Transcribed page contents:

──────

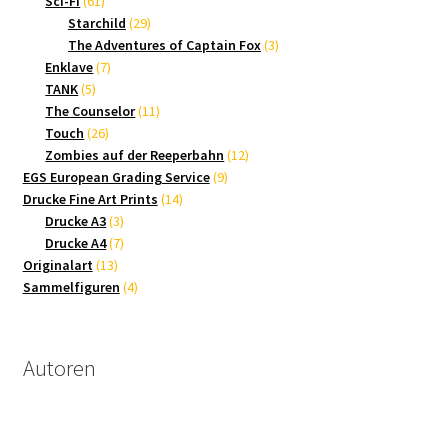
Sci-Fi
61
Produkte
29
Starchild
29
Produkte
3
The Adventures of Captain Fox
3
7
Produkte
Enklave
7
5
Produkte
TANK
5
Produkte
11
The Counselor
11
26
Produkte
Touch
26
Produkte
12
Zombies auf der Reeperbahn
12
9
Produkte
EGS European Grading Service
9
14
Produkte
Drucke Fine Art Prints
14
3
Produkte
Drucke A3
3
Produkte
7
Drucke A4
7
13
Produkte
Originalart
13
Produkte
4
Sammelfiguren
4
Produkte
Autoren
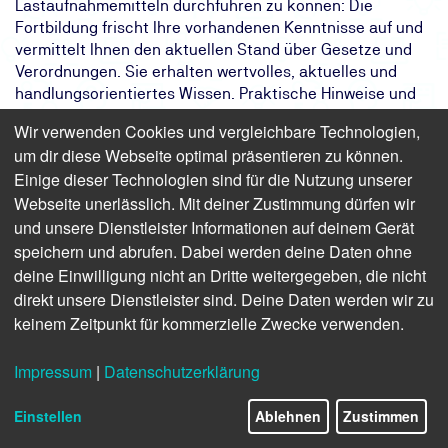
Lastaufnahmemitteln durchführen zu können: Die
Fortbildung frischt Ihre vorhandenen Kenntnisse auf und
vermittelt Ihnen den aktuellen Stand über Gesetze und
Verordnungen. Sie erhalten wertvolles, aktuelles und
handlungsorientiertes Wissen. Praktische Hinweise und
die Möglichkeit eines Erfahrungsaustausches
Wir verwenden Cookies und vergleichbare Technologien,
ermöglichen Ihnen eine sofortige Umsetzung des
um dir diese Webseite optimal präsentieren zu können.
Neuerlernten.
Einige dieser Technologien sind für die Nutzung unserer
Das Ziel:
Sie können auch in Zukunft Anschlag-
Webseite unerlässlich. Mit deiner Zustimmung dürfen wir
und Lastaufnahmemitteln
und unsere Dienstleister Informationen auf deinem Gerät
rechtskonform prüfen
speichern und abrufen. Dabei werden deine Daten ohne
Das Ergebnis:
Ihr Wissen über Prüfungen an Anschlag-
deine Einwilligung nicht an Dritte weitergegeben, die nicht
und Lastaufnahmemitteln ist auf dem
direkt unsere Dienstleister sind. Deine Daten werden wir zu
neuesten Stand
keinem Zeitpunkt für kommerzielle Zwecke verwenden.
Ihr Weg:
Eintägiges Online- oder Präsenzseminar
mit Teilnahmebescheinigung und
Impressum
|
Datenschutzerklärung
Sicherheitspass
Einstellen
Ablehnen
Zustimmen
Finden Sie freie Termine für das Seminar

──────

WHAT TO DO — Copy out the entries exactly. No pictures.

FINAL ANSWER —
Sci-Fi
61
Produkte
29
Starchild
29
Produkte
3
The Adventures of Captain Fox
3
7
Produkte
Enklave
7
5
Produkte
TANK
5
Produkte
11
The Counselor
11
26
Produkte
Touch
26
Produkte
12
Zombies auf der Reeperbahn
12
9
Produkte
EGS European Grading Service
9
14
Produkte
Drucke Fine Art Prints
14
3
Produkte
Drucke A3
3
Produkte
7
Drucke A4
7
13
Produkte
Originalart
13
Produkte
4
Sammelfiguren
4
Produkte
Autoren
Lastaufnahmemitteln durchführen zu können: Die
Fortbildung frischt Ihre vorhandenen Kenntnisse auf und
vermittelt Ihnen den aktuellen Stand über Gesetze und
Verordnungen. Sie erhalten wertvolles, aktuelles und
handlungsorientiertes Wissen. Praktische Hinweise und
die Möglichkeit eines Erfahrungsaustausches
Wir verwenden Cookies und vergleichbare Technologien,
ermöglichen Ihnen eine sofortige Umsetzung des
um dir diese Webseite optimal präsentieren zu können.
Neuerlernten.
Einige dieser Technologien sind für die Nutzung unserer
Das Ziel:
Sie können auch in Zukunft Anschlag-
Webseite unerlässlich. Mit deiner Zustimmung dürfen wir
und Lastaufnahmemitteln
und unsere Dienstleister Informationen auf deinem Gerät
rechtskonform prüfen
speichern und abrufen. Dabei werden deine Daten ohne
Das Ergebnis:
Ihr Wissen über Prüfungen an Anschlag-
deine Einwilligung nicht an Dritte weitergegeben, die nicht
und Lastaufnahmemitteln ist auf dem
direkt unsere Dienstleister sind. Deine Daten werden wir zu
neuesten Stand
keinem Zeitpunkt für kommerzielle Zwecke verwenden.
Ihr Weg:
Eintägiges Online- oder Präsenzseminar
mit Teilnahmebescheinigung und
Impressum
|
Datenschutzerklärung
Sicherheitspass
Einstellen
Ablehnen
Zustimmen
Finden Sie freie Termine für das Seminar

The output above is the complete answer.